In my opinion, the appellant was not acting in bad faith by retiring, therefore, the lower court incorrectly looked to the appellant’s pre-retirement earnings in determining his present earning capacity. This is a proper instance where an “order should not be based on the husband’s earnings in the past, if it is unrealistic in light of his age or other circumstances.” Commonwealth ex rel. Ross v. Ross, 206 Pa. Superior Ct. 429, 432, 213 A. 2d 135, 137 (1965).5 See also Jones v. Jones, 348 Pa. 411, 35 A. 2d 270 (1944) ; Commonwealth ex rel. Barnes v. Barnes, 140 Pa. Superior Ct. 397, 14 A. 2d 164 (1940). The modified support order should not take into account appellant’s earning capacity prior to retirement, but should consider only actual income from retirement, proceeds from land rental, etc. Therefore, I would remand this case to the lower court for a modification of the support order consistent with this opinion.

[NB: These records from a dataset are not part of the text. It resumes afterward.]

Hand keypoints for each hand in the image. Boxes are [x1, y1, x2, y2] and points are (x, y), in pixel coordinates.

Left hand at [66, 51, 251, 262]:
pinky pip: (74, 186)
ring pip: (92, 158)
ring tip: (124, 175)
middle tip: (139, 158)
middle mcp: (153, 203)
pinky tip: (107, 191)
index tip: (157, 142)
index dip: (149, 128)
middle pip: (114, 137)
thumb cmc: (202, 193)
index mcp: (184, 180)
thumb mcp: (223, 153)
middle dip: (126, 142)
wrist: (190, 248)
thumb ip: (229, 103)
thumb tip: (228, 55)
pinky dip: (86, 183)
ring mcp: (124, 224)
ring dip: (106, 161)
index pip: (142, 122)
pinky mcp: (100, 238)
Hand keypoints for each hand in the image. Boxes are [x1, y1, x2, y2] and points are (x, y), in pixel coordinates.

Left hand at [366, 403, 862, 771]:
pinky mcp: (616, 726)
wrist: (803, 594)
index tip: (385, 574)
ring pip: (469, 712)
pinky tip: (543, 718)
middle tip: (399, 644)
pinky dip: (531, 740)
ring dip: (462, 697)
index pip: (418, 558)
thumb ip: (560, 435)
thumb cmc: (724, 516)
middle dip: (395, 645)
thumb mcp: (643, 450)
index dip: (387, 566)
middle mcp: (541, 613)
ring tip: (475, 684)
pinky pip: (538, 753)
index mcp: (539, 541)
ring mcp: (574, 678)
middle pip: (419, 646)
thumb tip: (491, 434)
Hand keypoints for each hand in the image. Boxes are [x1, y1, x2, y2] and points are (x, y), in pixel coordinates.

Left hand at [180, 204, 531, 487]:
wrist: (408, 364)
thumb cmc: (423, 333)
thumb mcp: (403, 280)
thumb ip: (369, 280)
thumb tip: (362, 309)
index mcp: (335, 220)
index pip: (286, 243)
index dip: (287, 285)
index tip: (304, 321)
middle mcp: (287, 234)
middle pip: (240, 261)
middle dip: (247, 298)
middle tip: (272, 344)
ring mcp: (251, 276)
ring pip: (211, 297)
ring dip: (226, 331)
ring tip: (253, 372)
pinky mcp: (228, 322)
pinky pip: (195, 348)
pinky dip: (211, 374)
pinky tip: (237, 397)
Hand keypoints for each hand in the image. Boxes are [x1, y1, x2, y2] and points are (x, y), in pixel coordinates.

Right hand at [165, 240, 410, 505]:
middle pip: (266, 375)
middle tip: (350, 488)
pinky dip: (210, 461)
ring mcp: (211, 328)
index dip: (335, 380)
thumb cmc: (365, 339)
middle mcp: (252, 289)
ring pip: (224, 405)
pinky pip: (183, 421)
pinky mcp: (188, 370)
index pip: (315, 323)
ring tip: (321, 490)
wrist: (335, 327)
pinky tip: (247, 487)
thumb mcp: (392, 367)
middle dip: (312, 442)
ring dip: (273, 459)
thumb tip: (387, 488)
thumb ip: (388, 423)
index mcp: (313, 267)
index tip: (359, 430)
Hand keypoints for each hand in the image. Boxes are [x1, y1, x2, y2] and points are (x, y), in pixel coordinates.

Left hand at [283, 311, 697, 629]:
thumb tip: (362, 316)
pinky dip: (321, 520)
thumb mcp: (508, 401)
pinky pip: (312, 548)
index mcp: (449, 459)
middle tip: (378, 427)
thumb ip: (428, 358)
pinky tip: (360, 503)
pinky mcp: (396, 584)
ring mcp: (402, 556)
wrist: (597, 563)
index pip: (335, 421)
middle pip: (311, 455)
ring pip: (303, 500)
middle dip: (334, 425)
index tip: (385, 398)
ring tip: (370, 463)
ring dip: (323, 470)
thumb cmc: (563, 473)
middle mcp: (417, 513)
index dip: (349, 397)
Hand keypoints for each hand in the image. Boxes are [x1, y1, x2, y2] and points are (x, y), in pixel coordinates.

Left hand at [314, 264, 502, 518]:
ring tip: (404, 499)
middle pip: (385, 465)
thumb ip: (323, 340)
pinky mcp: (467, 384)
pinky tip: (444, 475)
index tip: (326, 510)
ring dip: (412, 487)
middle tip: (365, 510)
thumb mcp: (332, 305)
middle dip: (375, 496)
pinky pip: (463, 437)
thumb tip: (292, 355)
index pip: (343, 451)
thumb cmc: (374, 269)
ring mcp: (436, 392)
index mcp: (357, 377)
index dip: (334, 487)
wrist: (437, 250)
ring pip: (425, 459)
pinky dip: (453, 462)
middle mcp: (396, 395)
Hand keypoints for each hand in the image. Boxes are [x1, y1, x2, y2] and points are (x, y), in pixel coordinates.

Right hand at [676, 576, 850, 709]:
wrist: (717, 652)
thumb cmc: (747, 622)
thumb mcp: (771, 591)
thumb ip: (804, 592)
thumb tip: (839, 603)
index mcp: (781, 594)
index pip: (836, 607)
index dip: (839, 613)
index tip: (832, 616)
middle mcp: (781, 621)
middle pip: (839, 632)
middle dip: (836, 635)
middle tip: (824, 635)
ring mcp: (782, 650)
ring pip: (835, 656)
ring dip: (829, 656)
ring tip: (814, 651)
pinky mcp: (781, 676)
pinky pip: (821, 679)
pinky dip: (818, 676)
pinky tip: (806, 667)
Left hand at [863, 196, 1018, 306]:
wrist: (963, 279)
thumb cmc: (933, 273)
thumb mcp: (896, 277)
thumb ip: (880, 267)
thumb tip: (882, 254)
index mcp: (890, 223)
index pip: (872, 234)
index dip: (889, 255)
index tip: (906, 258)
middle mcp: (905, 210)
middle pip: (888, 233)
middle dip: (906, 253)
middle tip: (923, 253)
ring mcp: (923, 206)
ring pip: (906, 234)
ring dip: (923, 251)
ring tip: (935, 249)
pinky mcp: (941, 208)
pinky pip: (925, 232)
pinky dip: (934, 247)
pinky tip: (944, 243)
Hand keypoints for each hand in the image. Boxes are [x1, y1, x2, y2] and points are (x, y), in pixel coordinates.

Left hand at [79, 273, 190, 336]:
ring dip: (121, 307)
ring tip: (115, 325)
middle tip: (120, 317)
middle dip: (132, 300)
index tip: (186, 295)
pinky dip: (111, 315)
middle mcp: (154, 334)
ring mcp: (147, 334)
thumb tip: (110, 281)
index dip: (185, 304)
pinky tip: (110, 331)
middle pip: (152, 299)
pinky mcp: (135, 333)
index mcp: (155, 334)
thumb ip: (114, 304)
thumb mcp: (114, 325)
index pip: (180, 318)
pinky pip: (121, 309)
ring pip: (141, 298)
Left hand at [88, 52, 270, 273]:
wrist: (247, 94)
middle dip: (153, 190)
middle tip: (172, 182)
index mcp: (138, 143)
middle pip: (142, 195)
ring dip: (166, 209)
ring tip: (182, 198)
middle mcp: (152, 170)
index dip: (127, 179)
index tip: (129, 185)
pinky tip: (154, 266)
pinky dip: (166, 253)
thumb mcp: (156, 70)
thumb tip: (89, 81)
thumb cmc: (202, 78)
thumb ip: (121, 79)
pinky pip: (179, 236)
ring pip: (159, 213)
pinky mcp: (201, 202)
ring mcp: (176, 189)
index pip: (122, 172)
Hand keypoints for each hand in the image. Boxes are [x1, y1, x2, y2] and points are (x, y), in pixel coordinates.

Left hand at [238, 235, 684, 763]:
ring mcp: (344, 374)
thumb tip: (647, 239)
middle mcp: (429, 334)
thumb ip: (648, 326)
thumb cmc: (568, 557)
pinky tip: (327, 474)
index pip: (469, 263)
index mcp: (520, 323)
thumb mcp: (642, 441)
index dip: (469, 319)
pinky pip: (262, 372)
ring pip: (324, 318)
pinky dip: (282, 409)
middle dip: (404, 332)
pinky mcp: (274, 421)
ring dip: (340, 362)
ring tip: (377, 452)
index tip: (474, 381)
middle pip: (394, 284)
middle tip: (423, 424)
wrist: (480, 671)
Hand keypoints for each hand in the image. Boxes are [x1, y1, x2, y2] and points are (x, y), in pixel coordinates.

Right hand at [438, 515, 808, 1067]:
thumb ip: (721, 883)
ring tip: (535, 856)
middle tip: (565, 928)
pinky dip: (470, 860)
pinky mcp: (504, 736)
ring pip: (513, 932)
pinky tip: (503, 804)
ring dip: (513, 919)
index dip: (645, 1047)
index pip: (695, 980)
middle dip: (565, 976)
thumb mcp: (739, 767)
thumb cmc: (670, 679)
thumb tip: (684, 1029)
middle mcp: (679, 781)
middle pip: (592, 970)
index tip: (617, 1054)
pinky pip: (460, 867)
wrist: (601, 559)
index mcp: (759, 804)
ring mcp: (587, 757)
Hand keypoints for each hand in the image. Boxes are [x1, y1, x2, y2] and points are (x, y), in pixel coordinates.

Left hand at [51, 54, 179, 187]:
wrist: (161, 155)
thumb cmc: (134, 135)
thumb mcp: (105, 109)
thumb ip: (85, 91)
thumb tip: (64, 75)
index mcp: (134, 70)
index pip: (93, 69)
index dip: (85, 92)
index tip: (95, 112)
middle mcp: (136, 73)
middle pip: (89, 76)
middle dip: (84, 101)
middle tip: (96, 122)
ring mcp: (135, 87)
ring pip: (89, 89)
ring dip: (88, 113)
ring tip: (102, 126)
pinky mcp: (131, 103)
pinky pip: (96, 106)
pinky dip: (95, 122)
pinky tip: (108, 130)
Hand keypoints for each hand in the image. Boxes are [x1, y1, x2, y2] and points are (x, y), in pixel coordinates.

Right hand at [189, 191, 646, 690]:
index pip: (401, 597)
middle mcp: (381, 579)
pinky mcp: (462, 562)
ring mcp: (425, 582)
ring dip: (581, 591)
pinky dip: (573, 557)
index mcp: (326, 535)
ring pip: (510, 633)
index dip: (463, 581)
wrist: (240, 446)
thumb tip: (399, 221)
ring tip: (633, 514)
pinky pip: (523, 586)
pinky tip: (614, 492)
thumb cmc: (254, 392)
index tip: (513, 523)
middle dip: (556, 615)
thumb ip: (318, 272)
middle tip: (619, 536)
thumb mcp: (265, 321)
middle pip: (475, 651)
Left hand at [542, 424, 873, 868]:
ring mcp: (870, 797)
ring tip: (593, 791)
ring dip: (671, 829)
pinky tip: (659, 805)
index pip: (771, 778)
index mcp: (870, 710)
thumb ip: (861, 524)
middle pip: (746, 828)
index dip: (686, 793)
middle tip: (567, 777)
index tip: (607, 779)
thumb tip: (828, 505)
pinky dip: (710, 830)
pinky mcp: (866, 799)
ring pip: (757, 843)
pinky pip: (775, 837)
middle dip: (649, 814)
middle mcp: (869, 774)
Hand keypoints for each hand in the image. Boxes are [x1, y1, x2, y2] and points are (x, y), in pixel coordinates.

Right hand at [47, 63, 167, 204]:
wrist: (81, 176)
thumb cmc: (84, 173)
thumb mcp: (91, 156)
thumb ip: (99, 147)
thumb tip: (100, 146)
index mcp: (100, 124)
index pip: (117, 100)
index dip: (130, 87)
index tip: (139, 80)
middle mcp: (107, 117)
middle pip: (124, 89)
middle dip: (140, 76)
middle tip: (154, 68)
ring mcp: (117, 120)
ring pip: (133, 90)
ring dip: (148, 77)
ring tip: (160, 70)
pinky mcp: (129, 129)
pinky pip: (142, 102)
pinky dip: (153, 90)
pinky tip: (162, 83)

Appellant testified that after informing his employer of his decision two years before actual retirement, he finally retired for two reasons: (1) loss of interest due to the death of a thirty-two year-old son of a brain tumor; (2) various medical problems. [NT 26]

The Pension Reform Act, Pub. L.N. 93-406, §3(24) (Sept. 2, 1974) defines “normal retirement age” as: “the earlier of—

(A) the time a plan participant attains normal retirement age under the plan, or

*304(B) the later of—

(i) the time a plan participant attains age 65, or

(ii) the 10th anniversary of the time a plan participant commenced participation in the plan.” [Emphasis added]

Statistics indicate that there is a trend toward permitting employees to receive early retirement pensions and the liberalization of early retirement requirements. See 1 P-H Pension and Profit Sharing ¶15,003.5 (1972).

In Commonwealth, ex rel. Ross v. Ross, 206 Pa. Superior Ct. 429, 213 A.2d 135 (1965), the appellant-husband, sixty-five years old, retired about seven months prior to the separation of the parties. The court, in modifying the support order based upon the appellant’s pre-retirement income, found no evidence that his retirement was unreasonable or that he had left his employment in bad faith to deprive his wife of support.

In the instant appeal, although the appellant retired at the age of sixty-one, under the circumstances this retirement age is not unreasonable. Thus, the reasonableness of the age of retirement depends upon the individual circumstances of the case and such factors as the provisions of the relevant retirement plan and the husband’s eligibility to retire thereunder.

The court in Boss noted that hardship might result from such a modification of a support order: “Retirement often reduces the income of the retired couple. Husbands and wives learn to adjust to their newly-limited means. In effect, they acquire a new station in life . . . [R]egardless of the husband’s prior earnings, the wife could not reasonably have expected that his income would remain constant after he retired.” 206 Pa. Superior Ct. at 433-34, 213 A.2d at 138.